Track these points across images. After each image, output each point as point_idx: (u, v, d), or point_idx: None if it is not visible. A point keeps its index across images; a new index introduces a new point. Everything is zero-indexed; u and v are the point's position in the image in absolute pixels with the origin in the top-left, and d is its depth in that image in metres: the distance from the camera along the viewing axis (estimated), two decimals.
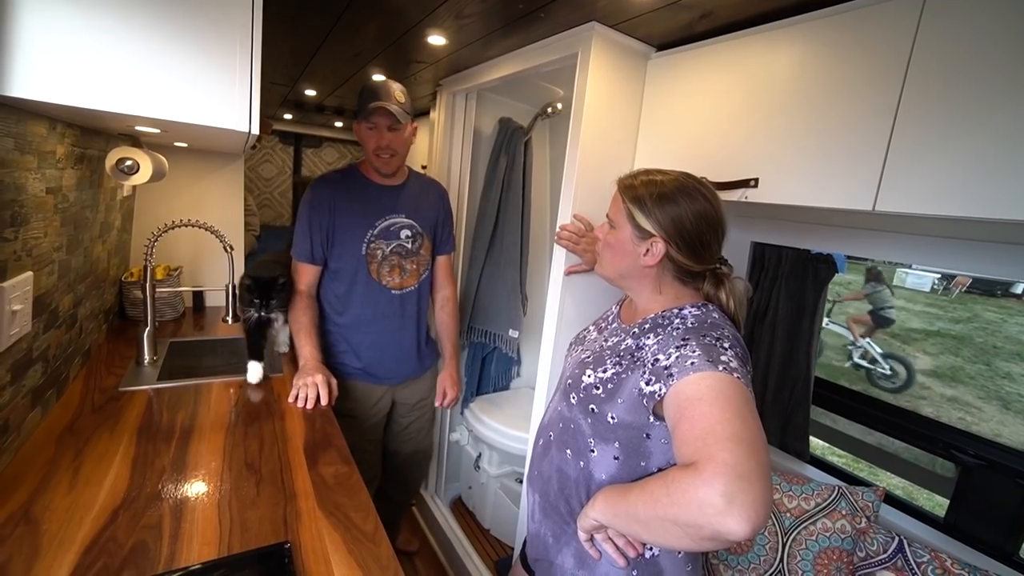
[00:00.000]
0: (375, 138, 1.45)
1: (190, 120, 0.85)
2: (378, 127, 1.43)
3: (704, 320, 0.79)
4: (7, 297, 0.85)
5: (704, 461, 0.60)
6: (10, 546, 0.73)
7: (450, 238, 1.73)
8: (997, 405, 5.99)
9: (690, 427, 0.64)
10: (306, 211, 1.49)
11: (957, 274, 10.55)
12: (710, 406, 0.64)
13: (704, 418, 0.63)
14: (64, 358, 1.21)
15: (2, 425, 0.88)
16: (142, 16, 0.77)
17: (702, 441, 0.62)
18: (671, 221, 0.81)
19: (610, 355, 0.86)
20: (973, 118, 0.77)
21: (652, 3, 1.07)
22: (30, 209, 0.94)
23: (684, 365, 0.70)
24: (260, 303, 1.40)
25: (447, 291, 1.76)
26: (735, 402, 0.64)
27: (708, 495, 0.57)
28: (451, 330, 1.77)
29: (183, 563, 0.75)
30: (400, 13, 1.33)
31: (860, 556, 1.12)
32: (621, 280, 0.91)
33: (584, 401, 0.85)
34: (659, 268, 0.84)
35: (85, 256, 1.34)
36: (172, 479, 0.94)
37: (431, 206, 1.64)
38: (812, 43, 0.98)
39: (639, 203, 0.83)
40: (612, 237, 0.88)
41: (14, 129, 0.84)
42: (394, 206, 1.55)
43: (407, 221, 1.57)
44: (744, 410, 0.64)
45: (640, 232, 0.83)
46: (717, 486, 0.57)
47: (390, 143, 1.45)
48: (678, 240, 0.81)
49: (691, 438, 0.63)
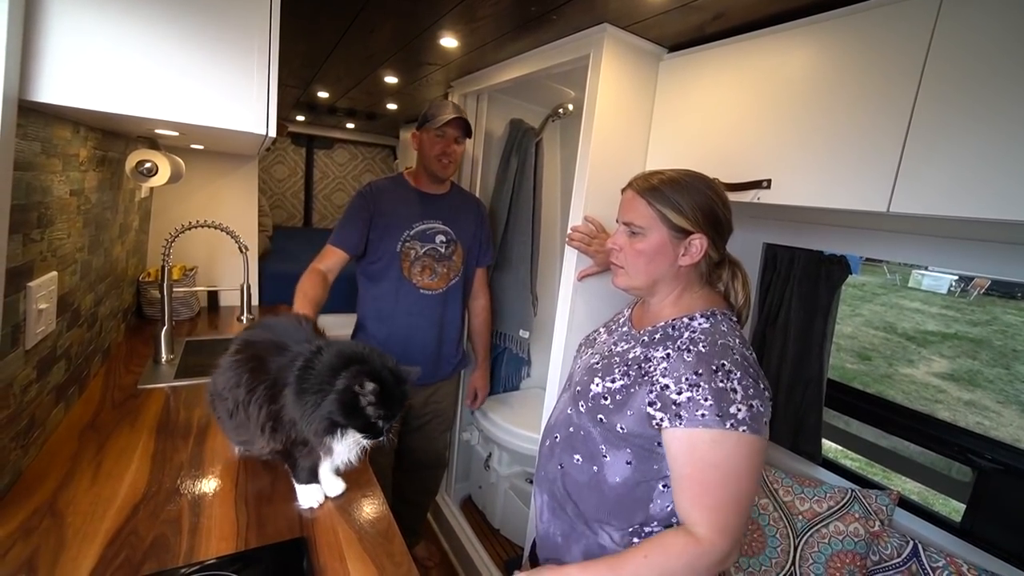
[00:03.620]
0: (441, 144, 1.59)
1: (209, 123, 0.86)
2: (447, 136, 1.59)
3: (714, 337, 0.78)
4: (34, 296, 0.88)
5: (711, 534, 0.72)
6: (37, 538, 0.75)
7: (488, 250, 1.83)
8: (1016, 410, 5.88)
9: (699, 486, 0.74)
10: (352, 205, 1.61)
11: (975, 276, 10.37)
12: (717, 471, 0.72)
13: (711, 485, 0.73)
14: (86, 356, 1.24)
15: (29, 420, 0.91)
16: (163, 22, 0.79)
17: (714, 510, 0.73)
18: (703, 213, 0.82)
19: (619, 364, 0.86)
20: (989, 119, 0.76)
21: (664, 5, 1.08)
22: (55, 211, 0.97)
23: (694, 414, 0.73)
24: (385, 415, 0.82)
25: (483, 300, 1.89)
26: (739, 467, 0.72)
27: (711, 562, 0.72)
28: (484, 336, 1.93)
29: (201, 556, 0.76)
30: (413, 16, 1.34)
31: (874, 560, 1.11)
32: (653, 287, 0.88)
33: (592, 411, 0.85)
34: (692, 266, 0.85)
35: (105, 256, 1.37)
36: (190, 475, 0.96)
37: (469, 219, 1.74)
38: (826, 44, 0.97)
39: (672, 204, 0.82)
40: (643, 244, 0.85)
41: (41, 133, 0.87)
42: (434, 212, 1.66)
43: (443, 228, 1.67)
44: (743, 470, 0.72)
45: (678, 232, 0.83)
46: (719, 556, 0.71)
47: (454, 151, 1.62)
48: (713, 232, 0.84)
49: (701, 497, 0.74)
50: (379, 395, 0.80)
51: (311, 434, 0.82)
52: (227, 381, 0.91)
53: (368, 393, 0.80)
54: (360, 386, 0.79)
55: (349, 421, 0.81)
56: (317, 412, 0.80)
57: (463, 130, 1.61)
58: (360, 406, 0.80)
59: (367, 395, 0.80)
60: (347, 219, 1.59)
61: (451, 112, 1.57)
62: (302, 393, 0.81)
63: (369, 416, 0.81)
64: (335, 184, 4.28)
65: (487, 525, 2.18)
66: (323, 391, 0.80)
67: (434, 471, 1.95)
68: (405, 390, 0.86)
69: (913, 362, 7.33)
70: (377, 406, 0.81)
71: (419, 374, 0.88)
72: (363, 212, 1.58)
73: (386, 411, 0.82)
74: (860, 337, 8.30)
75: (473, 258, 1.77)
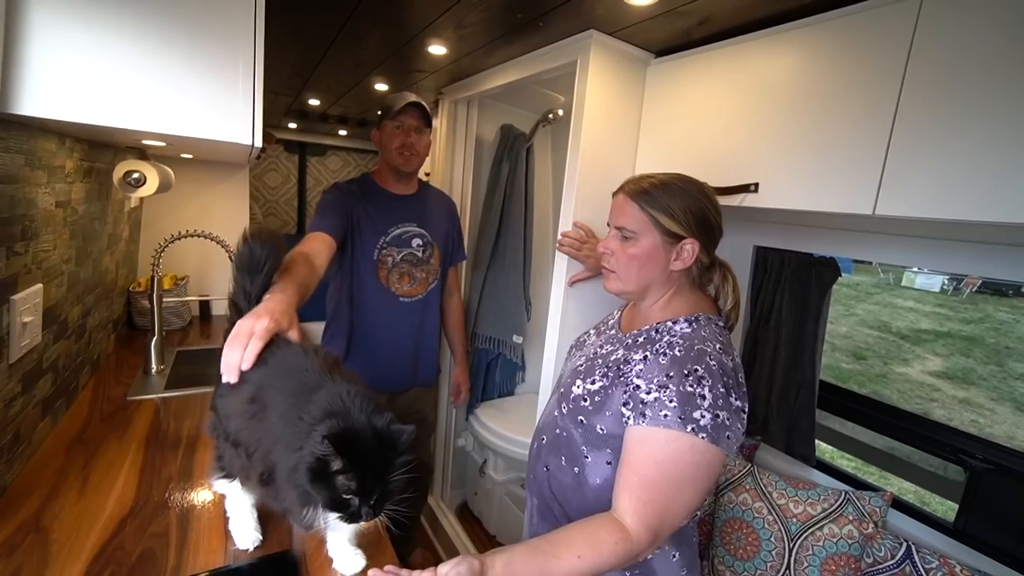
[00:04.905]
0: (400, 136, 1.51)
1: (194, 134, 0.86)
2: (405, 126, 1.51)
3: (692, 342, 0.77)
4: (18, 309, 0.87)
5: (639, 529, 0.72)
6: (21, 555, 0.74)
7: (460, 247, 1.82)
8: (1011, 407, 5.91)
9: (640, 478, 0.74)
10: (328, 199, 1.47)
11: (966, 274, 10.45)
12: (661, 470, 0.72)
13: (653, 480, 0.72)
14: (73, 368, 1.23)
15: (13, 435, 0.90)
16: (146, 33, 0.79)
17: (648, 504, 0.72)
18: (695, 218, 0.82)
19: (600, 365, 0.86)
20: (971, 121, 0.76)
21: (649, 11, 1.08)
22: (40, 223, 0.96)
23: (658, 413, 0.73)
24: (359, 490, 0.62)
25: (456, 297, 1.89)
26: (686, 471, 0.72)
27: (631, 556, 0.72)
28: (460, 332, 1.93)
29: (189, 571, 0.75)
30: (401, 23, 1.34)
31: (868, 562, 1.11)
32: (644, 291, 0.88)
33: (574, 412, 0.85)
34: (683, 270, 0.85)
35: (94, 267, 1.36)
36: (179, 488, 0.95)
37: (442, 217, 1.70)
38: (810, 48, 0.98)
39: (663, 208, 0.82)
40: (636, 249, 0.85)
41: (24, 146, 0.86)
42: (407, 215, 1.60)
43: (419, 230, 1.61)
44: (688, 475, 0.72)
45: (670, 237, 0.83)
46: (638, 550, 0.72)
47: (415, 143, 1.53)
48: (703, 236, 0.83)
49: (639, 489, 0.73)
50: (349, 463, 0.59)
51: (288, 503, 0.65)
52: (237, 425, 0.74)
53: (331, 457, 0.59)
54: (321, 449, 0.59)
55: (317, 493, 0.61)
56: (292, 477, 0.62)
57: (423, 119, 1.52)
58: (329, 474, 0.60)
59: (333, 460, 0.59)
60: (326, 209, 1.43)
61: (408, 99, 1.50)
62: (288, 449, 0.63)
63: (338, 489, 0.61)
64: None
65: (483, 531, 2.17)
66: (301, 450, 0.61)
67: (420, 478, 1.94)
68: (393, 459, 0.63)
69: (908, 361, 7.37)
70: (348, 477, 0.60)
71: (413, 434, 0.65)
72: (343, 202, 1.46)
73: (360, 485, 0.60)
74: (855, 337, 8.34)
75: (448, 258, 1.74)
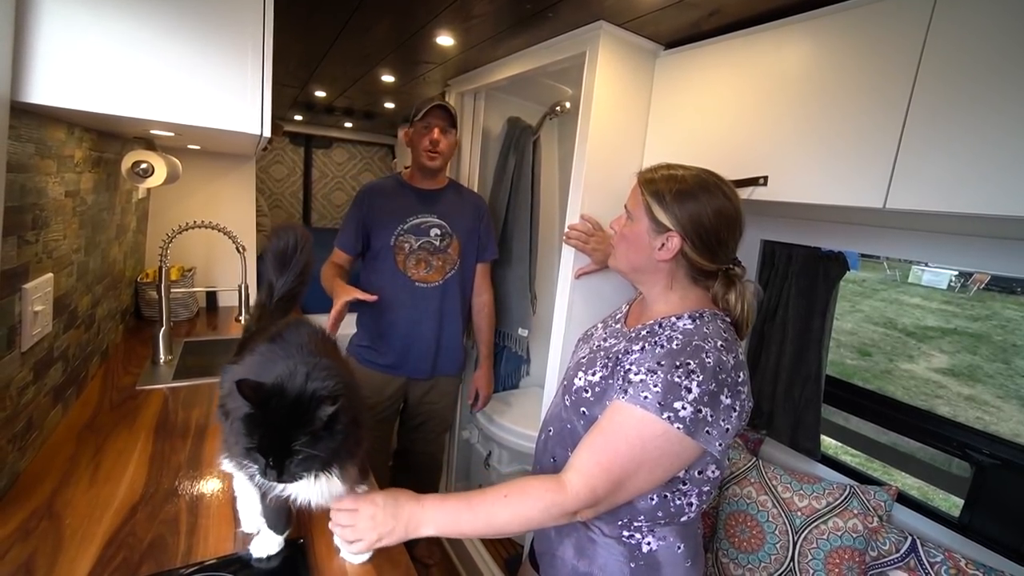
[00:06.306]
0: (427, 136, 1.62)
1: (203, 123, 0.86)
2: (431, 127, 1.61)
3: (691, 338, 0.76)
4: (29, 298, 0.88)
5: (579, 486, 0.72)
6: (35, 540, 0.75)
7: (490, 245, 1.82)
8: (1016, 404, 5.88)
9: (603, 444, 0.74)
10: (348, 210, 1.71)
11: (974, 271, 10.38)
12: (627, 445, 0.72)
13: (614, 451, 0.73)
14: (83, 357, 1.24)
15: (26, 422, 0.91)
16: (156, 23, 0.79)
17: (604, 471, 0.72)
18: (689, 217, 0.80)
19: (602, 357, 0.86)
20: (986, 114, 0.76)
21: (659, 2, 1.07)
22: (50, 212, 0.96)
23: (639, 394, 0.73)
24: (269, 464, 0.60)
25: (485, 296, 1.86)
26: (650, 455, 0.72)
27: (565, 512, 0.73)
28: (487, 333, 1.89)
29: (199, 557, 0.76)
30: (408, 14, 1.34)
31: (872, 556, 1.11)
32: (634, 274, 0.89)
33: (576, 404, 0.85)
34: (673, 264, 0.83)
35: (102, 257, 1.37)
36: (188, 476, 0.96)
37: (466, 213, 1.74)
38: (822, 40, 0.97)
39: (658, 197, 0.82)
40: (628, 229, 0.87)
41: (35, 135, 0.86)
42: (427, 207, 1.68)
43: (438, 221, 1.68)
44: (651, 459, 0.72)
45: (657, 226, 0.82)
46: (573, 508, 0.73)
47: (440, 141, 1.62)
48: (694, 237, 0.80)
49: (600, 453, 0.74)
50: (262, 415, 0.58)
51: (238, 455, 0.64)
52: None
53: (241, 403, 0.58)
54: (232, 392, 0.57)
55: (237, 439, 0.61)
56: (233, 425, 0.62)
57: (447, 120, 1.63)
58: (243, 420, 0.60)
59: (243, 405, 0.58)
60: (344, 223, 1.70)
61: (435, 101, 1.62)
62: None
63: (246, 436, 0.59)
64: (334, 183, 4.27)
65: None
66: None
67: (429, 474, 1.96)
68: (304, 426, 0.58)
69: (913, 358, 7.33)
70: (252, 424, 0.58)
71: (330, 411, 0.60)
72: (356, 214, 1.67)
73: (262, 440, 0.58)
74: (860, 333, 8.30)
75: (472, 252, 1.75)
#####
The task
Above this instruction are the records; retype exactly the lines from the one containing "24: (260, 303, 1.40)" up to and including the one containing "38: (812, 43, 0.98)".

Response to this exercise
24: (260, 303, 1.40)
25: (447, 291, 1.76)
26: (735, 402, 0.64)
27: (708, 495, 0.57)
28: (451, 330, 1.77)
29: (183, 563, 0.75)
30: (400, 13, 1.33)
31: (860, 556, 1.12)
32: (621, 280, 0.91)
33: (584, 401, 0.85)
34: (659, 268, 0.84)
35: (85, 256, 1.34)
36: (172, 479, 0.94)
37: (431, 206, 1.64)
38: (812, 43, 0.98)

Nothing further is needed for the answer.